# Problem
Please write out only the lines from the line with "Figure 2. Boxplots" to the line with "Algorithm A1 Compute the central DRT of a", inclusive, exactly as they stand below, without the pictures.

# Exercise data
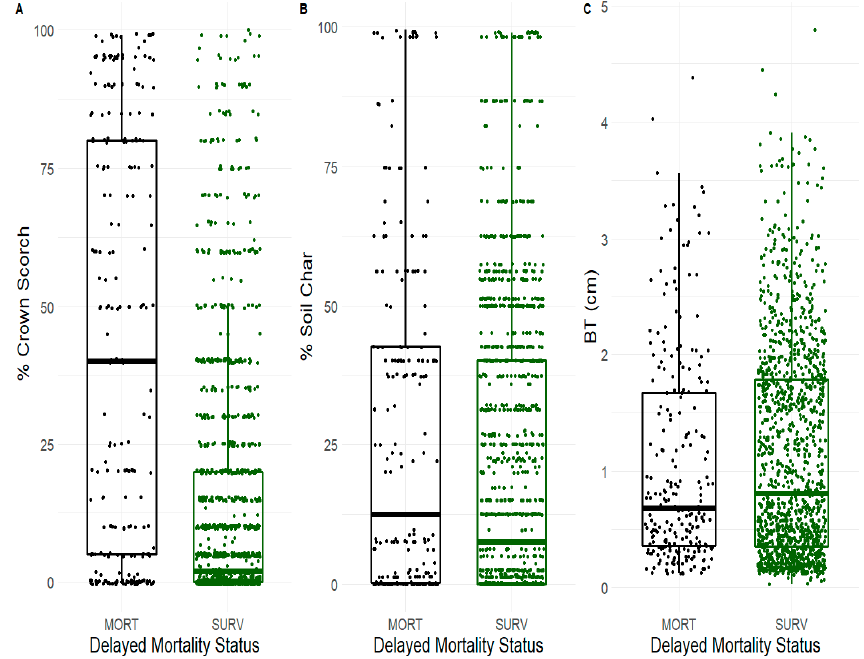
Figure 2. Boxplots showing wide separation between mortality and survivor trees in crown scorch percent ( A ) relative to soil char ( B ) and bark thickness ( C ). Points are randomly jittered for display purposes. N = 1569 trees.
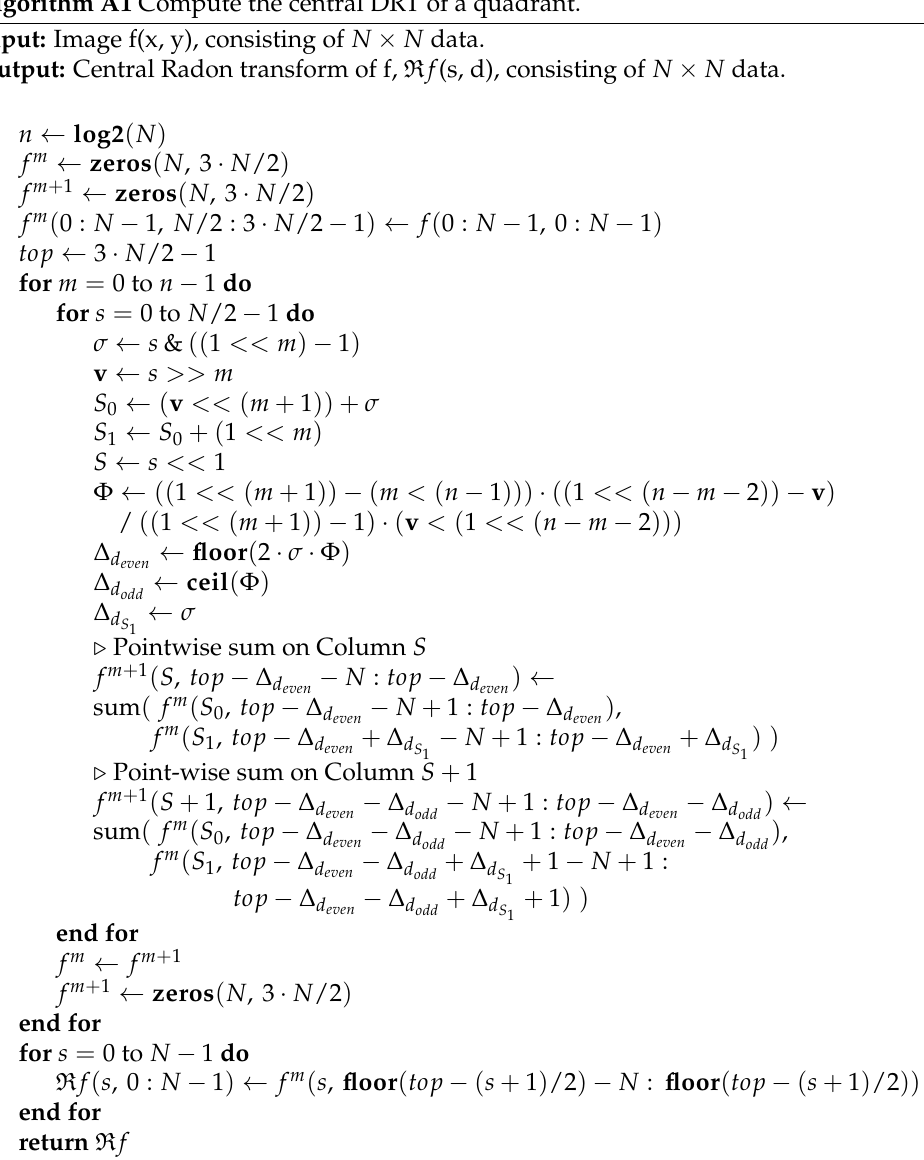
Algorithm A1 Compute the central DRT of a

...

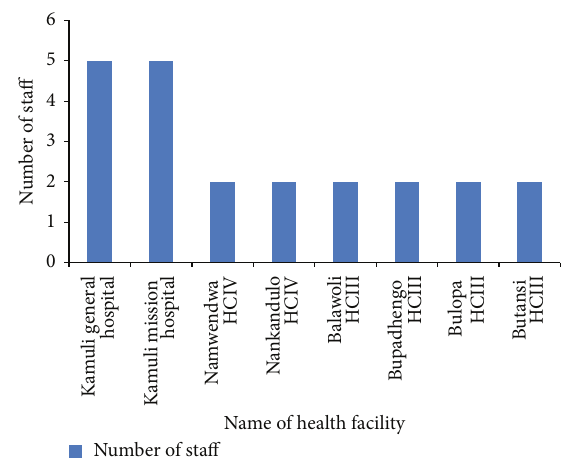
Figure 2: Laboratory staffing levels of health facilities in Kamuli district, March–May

# Final answer
Figure 2. Boxplots showing wide separation between mortality and survivor trees in crown scorch percent ( A ) relative to soil char ( B ) and bark thickness ( C ). Points are randomly jittered for display purposes. N = 1569 trees.
Algorithm A1 Compute the central DRT of a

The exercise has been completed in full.